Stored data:
+ + + +

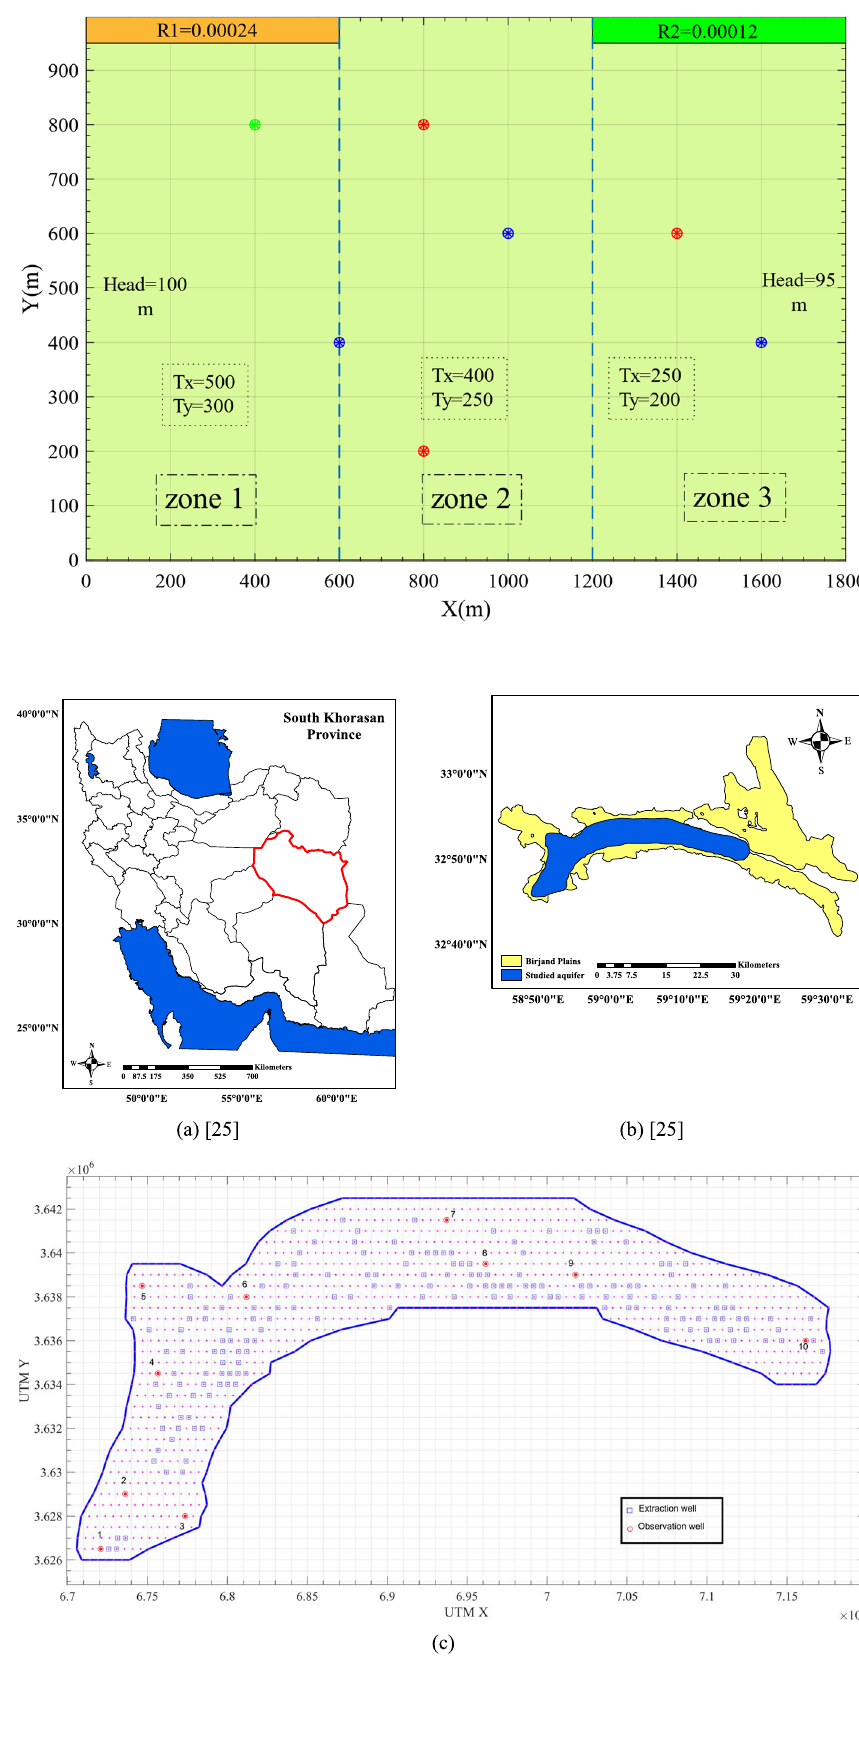
Fig. 2 Representation of 2-dimensional of standard aquifer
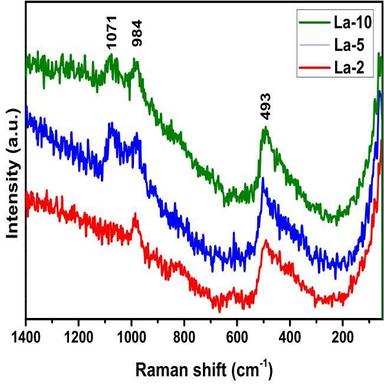
Raman spectra of La-TUD-1 samples.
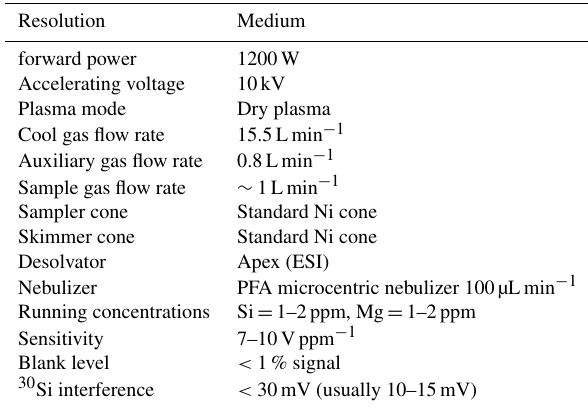
Table 2. Mass spectrometer operating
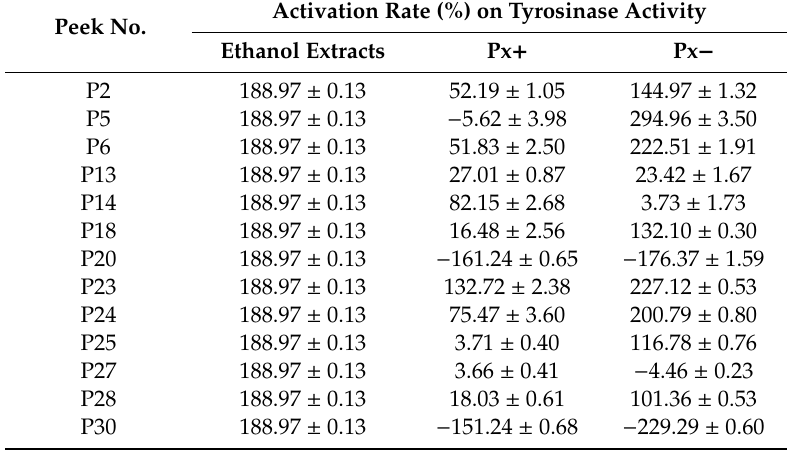
Table 2. Activation e ff ects of the knocked-out components of water extract of P. corylifolia and negative samples on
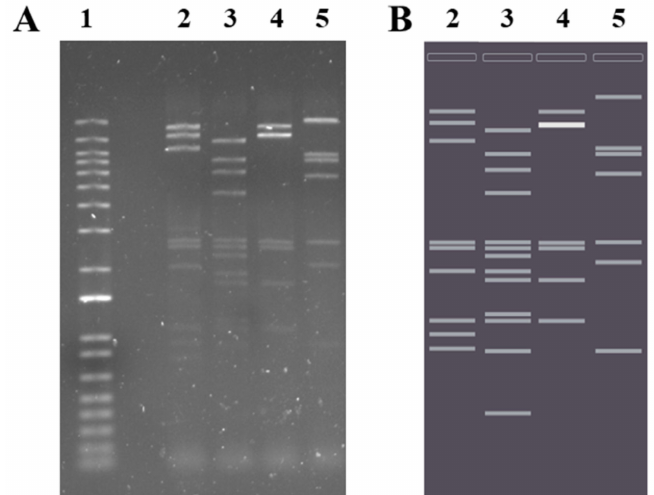
Figure 4. Analysis of restriction patterns of BB8 genome. ( A ) Electrophoretic gel image of BB8 genomic DNA digested with various restriction enzymes shows the same pattern as ( B ) in silico prepared electrophoretic gel image of the restriction fragments. Lines: (1) DNA size marker, (2) Nco I + Sma I, (3) Nco I + Nde I, (4) Nco I, and (5) Nde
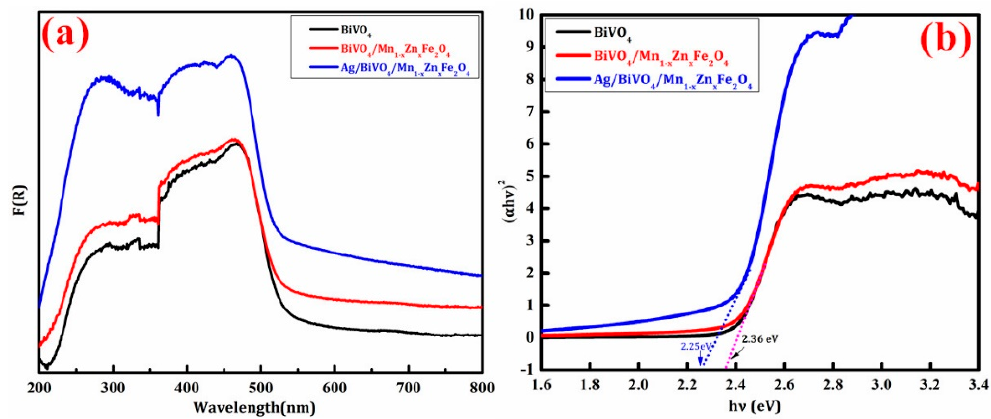
Figure 5. ( a ) UV-vis diffuse reflection spectra of products and ( b ) plot of (Ah υ ) 2 versus photon energy (h υ ) according to the UV-vis DRS.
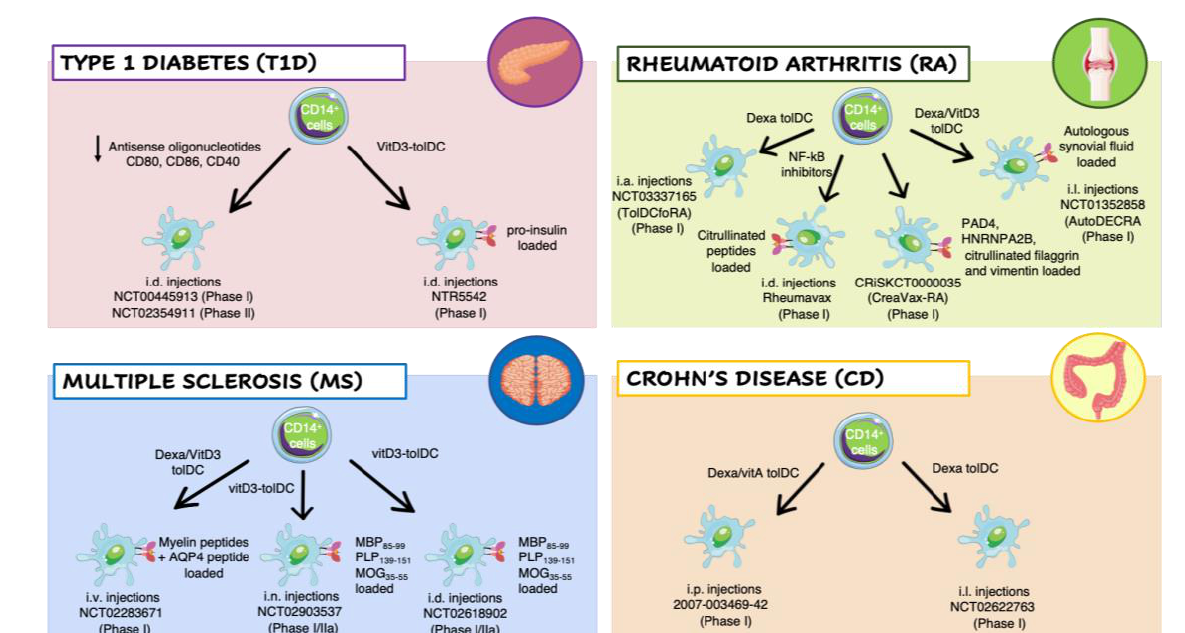
Figure 2. Clinical trials employing ex vivo generated tolerogenic DCs (tolDCs). TolDCs were differentiated starting from patients’ CD14 + monocytes in the presence of different tolerogenic agents. The resulting cells have been tested in clinical trials for different autoimmune diseases: Type 1 Diabetes (T1D) (pink panel), Rheumatoid Arthritis (RA) (green panel), Multiple Sclerosis (MS) (blue panel), and Crohn’s Disease (CD) (orange panel). Abbreviations: Dexa, Dexametasone; VitD3, 1,25-dihydroxyvitamin D3; VitA, vitaminA; NF-kB, nuclear factor kappa-light-chain-enhancer of activated B cells; AQP4, acquaporin-4; MBP 85–99 , Myelin Basic Protein; PLP 139–151 , proteolipid protein; MOG 35–55 , myelin oligodendrocyte glycoprotein; PAD4, peptidyilarginine deaminase 4; HNRNPA2B, heterogeneous nuclear ribonucleoprotein A2/B1; i.v., intravenous; i.n., intranodal; i.d., intradermal; i.p., intraperitoneal; i.l., intralesional; i.a., intra-articular.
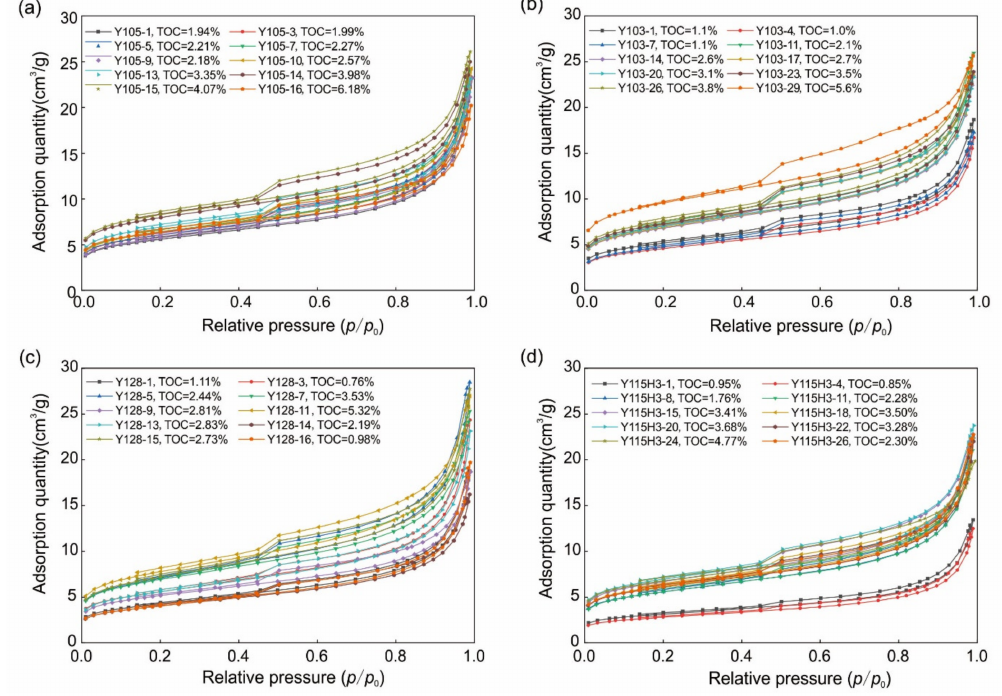
Figure 4. Low-temperature N 2 adsorption (LTNA) experimental results of the samples from four representative wells, including adsorption and desorption curves (( a ): Well Y105, ( b ): Well Y103, ( c ): Well Y128, ( d ): Well Y115H3).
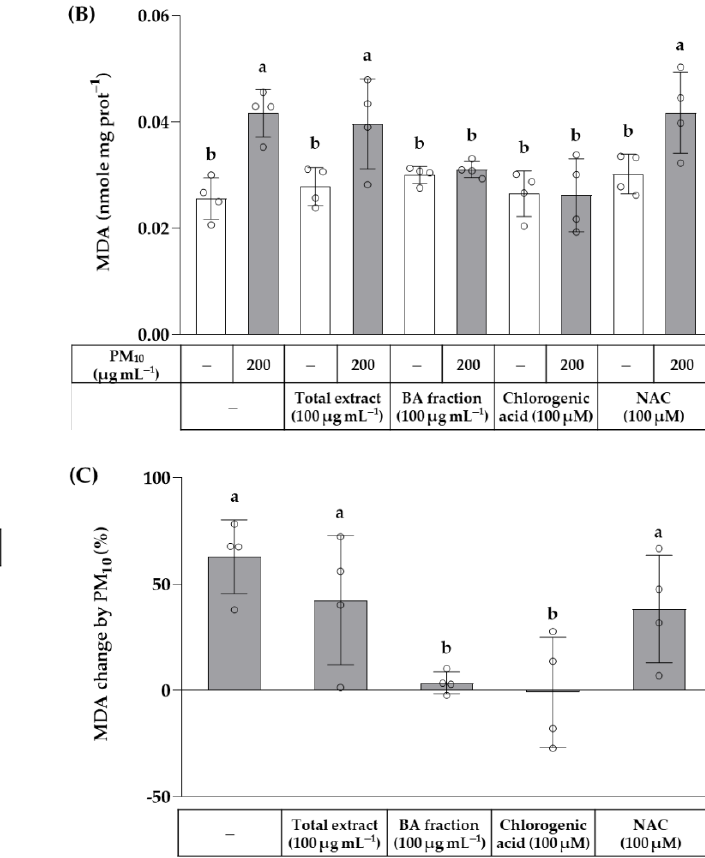
Figure 5. Effects of the total OJ extract, its BA fraction, chlorogenic acid, and NAC on lipid peroxidation in HaCaT keratinocytes exposed to PM 10 . In ( A ), cells were treated with PM 10 at different concentrations for 48 h. In ( B , C ), cells were treated with the total OJ extract (100 µ g mL − 1 ), BA fraction (100 µ g mL − 1 ), chlorogenic acid (100 µ M), or NAC (100 µ M), alone or in combination with PM 10 (200 µ g mL − 1 ), for 48 h. Lipid peroxidation was determined by measuring malondialdehyde (MDA) levels in whole-cell lysates and the values were normalized to the protein contents (nmole mg protein − 1 ) ( B ). The % change in the MDA values due to PM 10 exposure in each group was calculated using the following equation: change (%) = ( α − M)/M × 100, where α is a value in the presence of PM 10 and M is the mean value of each group in the absence of PM 10 ( C ). Data are presented as mean ± SD ( n = 4). Groups that do not share the same lowercase alphabet letters (a–c) are considered to have significantly different means at the p < 0.05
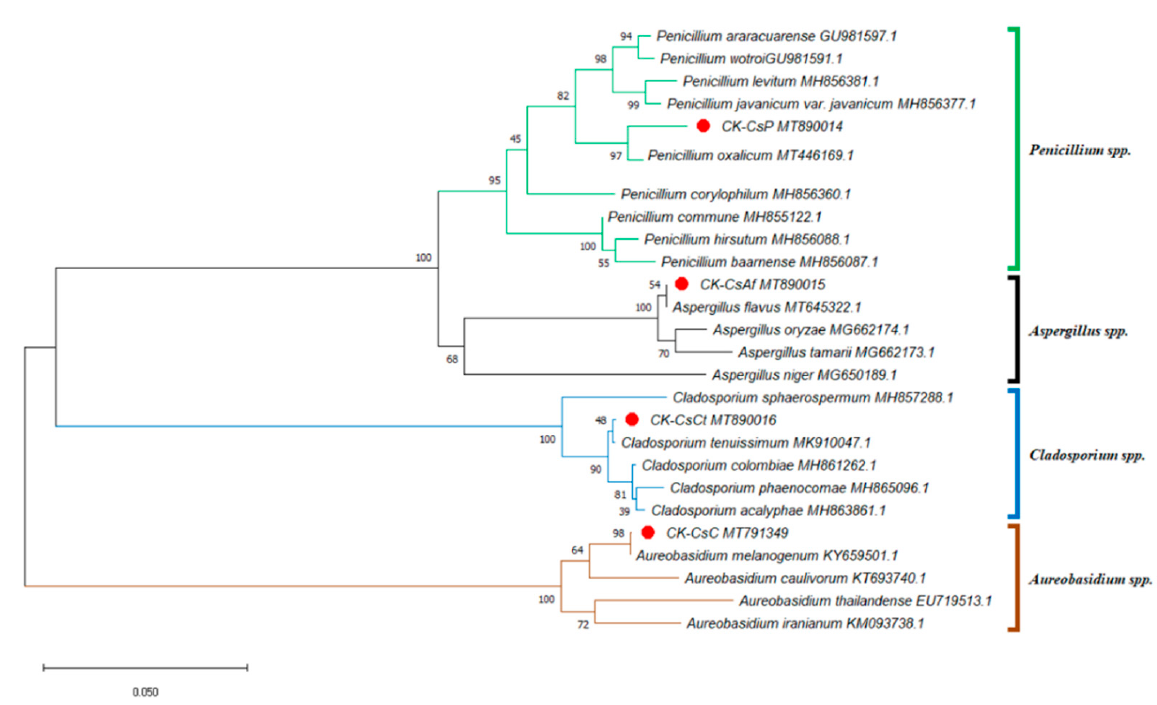
Figure 1. Phylogenetic tree of the isolated fungi constructed using the sequences of internal transcribed spacer regions (incl. 5.8S rDNA) (ITS). The isolated fungi were labeled as a red spot. Sequences for the ITS phylogenetic analysis were obtained from the GenBank database for the following strains: Aspergillus flavus, Aspergillus niger, Aspergillus tamarii, Aspergillus oryzae, Aureobasidium caulivorum, Aureobasidium iranianum, Aureobasidium thailandense, Aureobasidium melanogenum, Cladosporium acalyphae, Cladosporium colombiae, Cladosporium phaenocomae, Cladosporium sphaerospermum, Cladosporium tenuissimum, Penicillium araracuarense, Penicillium baarnense, Penicillium corylophilum, Penicillium commune, Penicillium hirsutum, Penicillium vavanicum var. javanicum, Penicillium levitum, Penicillium oxalicum, Penicillium wotroi. The GenBank accession number is included after the fungal scientific name. The tree was constructed using the neighbor-joining method and tested by bootstrapping with 1000 replicates of data. Percentages are reported at nodes, and the scale bar represents 0.05% sequence divergence.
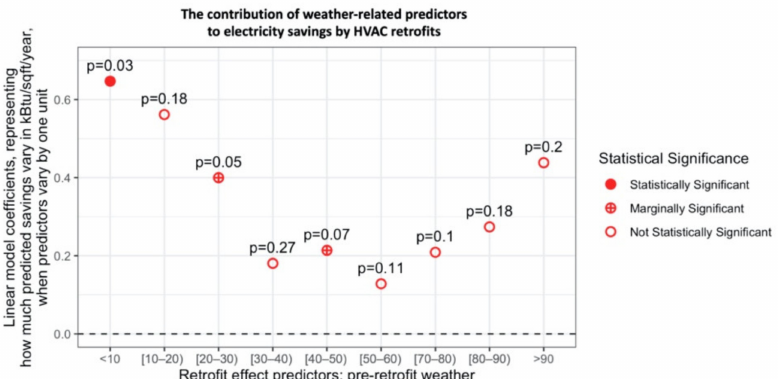
Figure 17. The contribution of weather predictors to total electricity savings by HVAC retrofits.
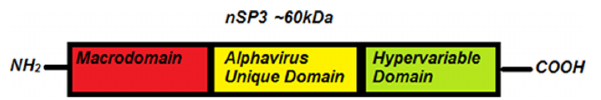
FIGURE 1 | Schematic diagram of nsP3. The nsP3 protein consists of three regions: macrodomain, alphavirus unique domain, and hypervariable domain. The macrodomain is highly conserved among all alphaviruses and contains the ADP-ribose-binding site. The alphavirus unique domain contains many serine and threonine residues and is the location of the zinc-binding site. The hypervariable domain comprises the final third of the protein at the C-terminal, containing many sites for phosphorylation. This region varies greatly among the alphaviruses in both length and sequence.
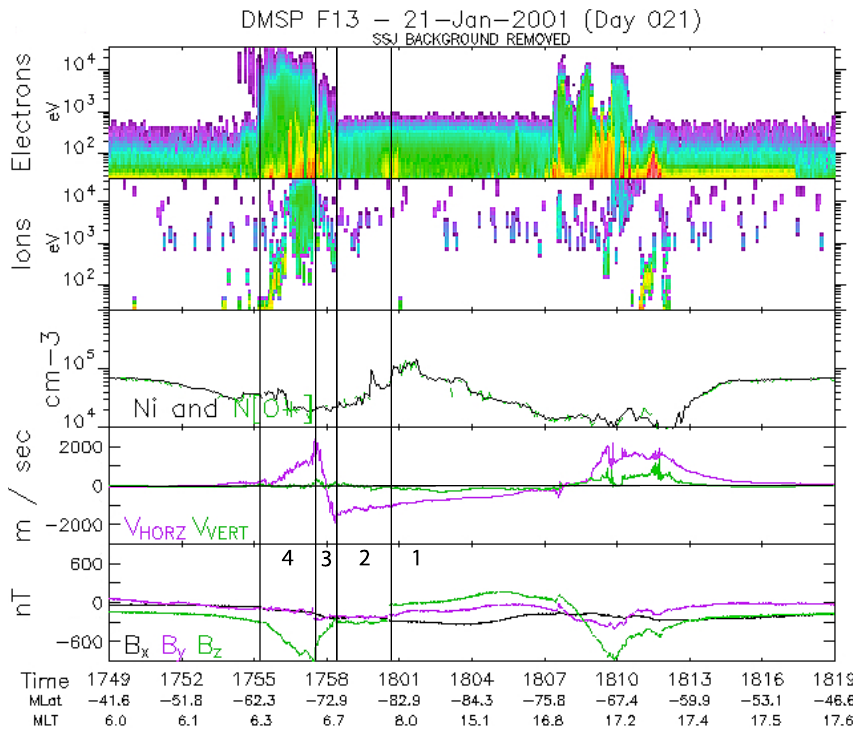
Fig. 22. Southern Hemisphere DMSP F13 data for the interval 17:49–18:19UT. Precipitation/Birkeland current/convection regimes marked are: (1): P.RAIN (central polar cap); (2): P.RAIN and C1 current and FC 2; (3): morning BPS and C2/R1 currents; (4): CPS and R2 current. Event category: SH-dawn/ B y < 0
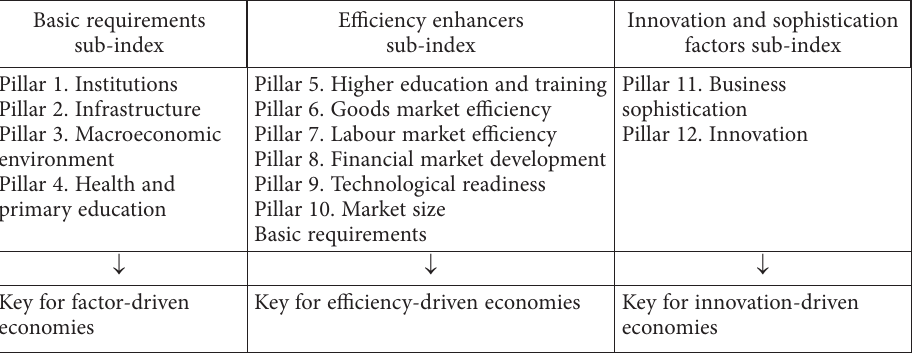
Table 1. The Global Competitiveness Index framework (according to the Global Competitiveness Re- port) (source: WEF, 2017)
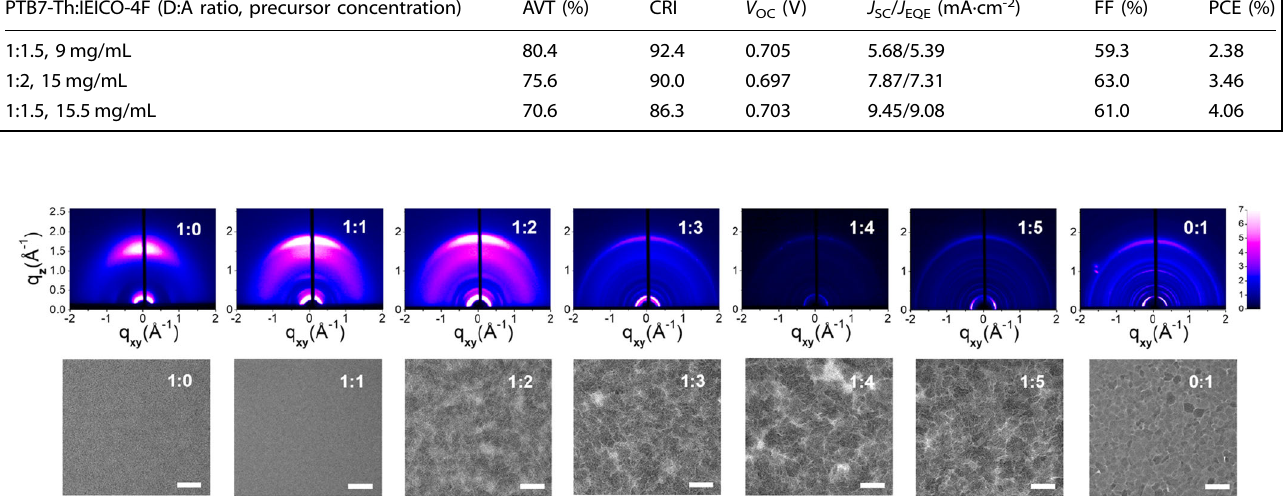
Table 2. Summarization of optical and photovoltaic parameters in TPVs with the AVT exceeding 70%. PTB7-Th:IEICO-4F (D:A ratio, precursor concentration)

+ + + +

* _GOAL OF THE EXERCISE_
Begin at the line containing "Fig. 22. Southern" and extract every line through the end of the records, inclusive, exactly and only; omit pictures.

* _EXERCISE RESULT_
Fig. 22. Southern Hemisphere DMSP F13 data for the interval 17:49–18:19UT. Precipitation/Birkeland current/convection regimes marked are: (1): P.RAIN (central polar cap); (2): P.RAIN and C1 current and FC 2; (3): morning BPS and C2/R1 currents; (4): CPS and R2 current. Event category: SH-dawn/ B y < 0
Table 1. The Global Competitiveness Index framework (according to the Global Competitiveness Re- port) (source: WEF, 2017)
Table 2. Summarization of optical and photovoltaic parameters in TPVs with the AVT exceeding 70%. PTB7-Th:IEICO-4F (D:A ratio, precursor concentration)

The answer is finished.